# WHAT IS EXPECTED
Can you repeat every one of the lines below word for word, keeping them in the same order?

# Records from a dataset
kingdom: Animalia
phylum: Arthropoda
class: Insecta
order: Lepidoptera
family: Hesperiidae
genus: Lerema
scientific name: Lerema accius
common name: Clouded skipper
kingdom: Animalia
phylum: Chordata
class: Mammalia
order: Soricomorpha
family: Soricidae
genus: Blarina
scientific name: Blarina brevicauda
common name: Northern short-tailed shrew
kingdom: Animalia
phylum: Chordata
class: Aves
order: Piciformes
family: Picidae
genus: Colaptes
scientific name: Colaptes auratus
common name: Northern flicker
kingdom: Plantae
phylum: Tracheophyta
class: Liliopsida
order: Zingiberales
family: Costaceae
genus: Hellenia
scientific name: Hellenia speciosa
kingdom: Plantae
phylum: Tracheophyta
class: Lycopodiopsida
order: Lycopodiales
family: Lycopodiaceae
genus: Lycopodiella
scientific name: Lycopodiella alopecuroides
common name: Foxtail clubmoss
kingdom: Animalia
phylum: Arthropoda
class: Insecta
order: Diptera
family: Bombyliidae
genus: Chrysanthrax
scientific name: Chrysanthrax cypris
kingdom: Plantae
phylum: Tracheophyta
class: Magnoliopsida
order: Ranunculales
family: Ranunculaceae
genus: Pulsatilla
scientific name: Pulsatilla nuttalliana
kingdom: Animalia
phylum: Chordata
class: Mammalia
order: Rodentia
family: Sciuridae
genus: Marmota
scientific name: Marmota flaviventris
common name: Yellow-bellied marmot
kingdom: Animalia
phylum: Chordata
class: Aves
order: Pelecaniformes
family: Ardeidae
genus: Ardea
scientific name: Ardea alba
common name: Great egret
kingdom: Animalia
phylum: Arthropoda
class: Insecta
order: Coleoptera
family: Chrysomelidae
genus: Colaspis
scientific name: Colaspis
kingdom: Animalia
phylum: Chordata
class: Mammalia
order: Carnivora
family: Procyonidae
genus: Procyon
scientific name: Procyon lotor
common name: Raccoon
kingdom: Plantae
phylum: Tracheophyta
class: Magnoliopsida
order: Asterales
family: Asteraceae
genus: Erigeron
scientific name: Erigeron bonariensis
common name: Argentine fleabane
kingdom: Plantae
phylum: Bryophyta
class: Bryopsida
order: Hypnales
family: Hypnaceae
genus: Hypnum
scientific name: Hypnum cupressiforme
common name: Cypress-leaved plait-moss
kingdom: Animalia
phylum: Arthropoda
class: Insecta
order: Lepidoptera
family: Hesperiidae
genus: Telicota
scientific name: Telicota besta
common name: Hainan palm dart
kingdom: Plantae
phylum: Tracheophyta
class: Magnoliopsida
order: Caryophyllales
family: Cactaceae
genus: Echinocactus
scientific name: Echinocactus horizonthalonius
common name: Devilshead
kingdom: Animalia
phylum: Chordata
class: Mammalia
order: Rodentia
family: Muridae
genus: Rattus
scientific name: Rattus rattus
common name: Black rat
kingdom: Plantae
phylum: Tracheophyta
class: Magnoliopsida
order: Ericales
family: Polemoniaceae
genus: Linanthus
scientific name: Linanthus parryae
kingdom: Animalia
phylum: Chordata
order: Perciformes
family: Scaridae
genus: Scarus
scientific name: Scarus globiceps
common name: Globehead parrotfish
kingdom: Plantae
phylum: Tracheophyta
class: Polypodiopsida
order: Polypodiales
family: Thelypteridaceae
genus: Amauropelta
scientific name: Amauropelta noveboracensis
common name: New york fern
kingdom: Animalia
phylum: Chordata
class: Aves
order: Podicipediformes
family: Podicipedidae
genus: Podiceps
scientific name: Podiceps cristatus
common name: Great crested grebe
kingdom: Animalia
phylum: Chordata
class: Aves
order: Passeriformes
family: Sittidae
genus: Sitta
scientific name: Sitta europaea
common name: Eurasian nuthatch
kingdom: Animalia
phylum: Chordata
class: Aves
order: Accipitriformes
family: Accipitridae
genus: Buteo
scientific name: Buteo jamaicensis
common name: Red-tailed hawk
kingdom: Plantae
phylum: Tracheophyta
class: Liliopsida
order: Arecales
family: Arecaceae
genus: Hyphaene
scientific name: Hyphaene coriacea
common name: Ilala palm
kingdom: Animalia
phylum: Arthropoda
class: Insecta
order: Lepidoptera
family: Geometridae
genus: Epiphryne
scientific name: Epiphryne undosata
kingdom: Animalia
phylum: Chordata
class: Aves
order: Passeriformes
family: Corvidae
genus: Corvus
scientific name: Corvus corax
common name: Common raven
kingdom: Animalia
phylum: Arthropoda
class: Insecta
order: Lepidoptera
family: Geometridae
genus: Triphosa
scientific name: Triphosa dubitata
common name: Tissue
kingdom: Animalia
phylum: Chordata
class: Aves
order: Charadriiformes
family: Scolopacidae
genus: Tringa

# IN RESPONSE
kingdom: Animalia
phylum: Arthropoda
class: Insecta
order: Lepidoptera
family: Hesperiidae
genus: Lerema
scientific name: Lerema accius
common name: Clouded skipper
kingdom: Animalia
phylum: Chordata
class: Mammalia
order: Soricomorpha
family: Soricidae
genus: Blarina
scientific name: Blarina brevicauda
common name: Northern short-tailed shrew
kingdom: Animalia
phylum: Chordata
class: Aves
order: Piciformes
family: Picidae
genus: Colaptes
scientific name: Colaptes auratus
common name: Northern flicker
kingdom: Plantae
phylum: Tracheophyta
class: Liliopsida
order: Zingiberales
family: Costaceae
genus: Hellenia
scientific name: Hellenia speciosa
kingdom: Plantae
phylum: Tracheophyta
class: Lycopodiopsida
order: Lycopodiales
family: Lycopodiaceae
genus: Lycopodiella
scientific name: Lycopodiella alopecuroides
common name: Foxtail clubmoss
kingdom: Animalia
phylum: Arthropoda
class: Insecta
order: Diptera
family: Bombyliidae
genus: Chrysanthrax
scientific name: Chrysanthrax cypris
kingdom: Plantae
phylum: Tracheophyta
class: Magnoliopsida
order: Ranunculales
family: Ranunculaceae
genus: Pulsatilla
scientific name: Pulsatilla nuttalliana
kingdom: Animalia
phylum: Chordata
class: Mammalia
order: Rodentia
family: Sciuridae
genus: Marmota
scientific name: Marmota flaviventris
common name: Yellow-bellied marmot
kingdom: Animalia
phylum: Chordata
class: Aves
order: Pelecaniformes
family: Ardeidae
genus: Ardea
scientific name: Ardea alba
common name: Great egret
kingdom: Animalia
phylum: Arthropoda
class: Insecta
order: Coleoptera
family: Chrysomelidae
genus: Colaspis
scientific name: Colaspis
kingdom: Animalia
phylum: Chordata
class: Mammalia
order: Carnivora
family: Procyonidae
genus: Procyon
scientific name: Procyon lotor
common name: Raccoon
kingdom: Plantae
phylum: Tracheophyta
class: Magnoliopsida
order: Asterales
family: Asteraceae
genus: Erigeron
scientific name: Erigeron bonariensis
common name: Argentine fleabane
kingdom: Plantae
phylum: Bryophyta
class: Bryopsida
order: Hypnales
family: Hypnaceae
genus: Hypnum
scientific name: Hypnum cupressiforme
common name: Cypress-leaved plait-moss
kingdom: Animalia
phylum: Arthropoda
class: Insecta
order: Lepidoptera
family: Hesperiidae
genus: Telicota
scientific name: Telicota besta
common name: Hainan palm dart
kingdom: Plantae
phylum: Tracheophyta
class: Magnoliopsida
order: Caryophyllales
family: Cactaceae
genus: Echinocactus
scientific name: Echinocactus horizonthalonius
common name: Devilshead
kingdom: Animalia
phylum: Chordata
class: Mammalia
order: Rodentia
family: Muridae
genus: Rattus
scientific name: Rattus rattus
common name: Black rat
kingdom: Plantae
phylum: Tracheophyta
class: Magnoliopsida
order: Ericales
family: Polemoniaceae
genus: Linanthus
scientific name: Linanthus parryae
kingdom: Animalia
phylum: Chordata
order: Perciformes
family: Scaridae
genus: Scarus
scientific name: Scarus globiceps
common name: Globehead parrotfish
kingdom: Plantae
phylum: Tracheophyta
class: Polypodiopsida
order: Polypodiales
family: Thelypteridaceae
genus: Amauropelta
scientific name: Amauropelta noveboracensis
common name: New york fern
kingdom: Animalia
phylum: Chordata
class: Aves
order: Podicipediformes
family: Podicipedidae
genus: Podiceps
scientific name: Podiceps cristatus
common name: Great crested grebe
kingdom: Animalia
phylum: Chordata
class: Aves
order: Passeriformes
family: Sittidae
genus: Sitta
scientific name: Sitta europaea
common name: Eurasian nuthatch
kingdom: Animalia
phylum: Chordata
class: Aves
order: Accipitriformes
family: Accipitridae
genus: Buteo
scientific name: Buteo jamaicensis
common name: Red-tailed hawk
kingdom: Plantae
phylum: Tracheophyta
class: Liliopsida
order: Arecales
family: Arecaceae
genus: Hyphaene
scientific name: Hyphaene coriacea
common name: Ilala palm
kingdom: Animalia
phylum: Arthropoda
class: Insecta
order: Lepidoptera
family: Geometridae
genus: Epiphryne
scientific name: Epiphryne undosata
kingdom: Animalia
phylum: Chordata
class: Aves
order: Passeriformes
family: Corvidae
genus: Corvus
scientific name: Corvus corax
common name: Common raven
kingdom: Animalia
phylum: Arthropoda
class: Insecta
order: Lepidoptera
family: Geometridae
genus: Triphosa
scientific name: Triphosa dubitata
common name: Tissue
kingdom: Animalia
phylum: Chordata
class: Aves
order: Charadriiformes
family: Scolopacidae
genus: Tringa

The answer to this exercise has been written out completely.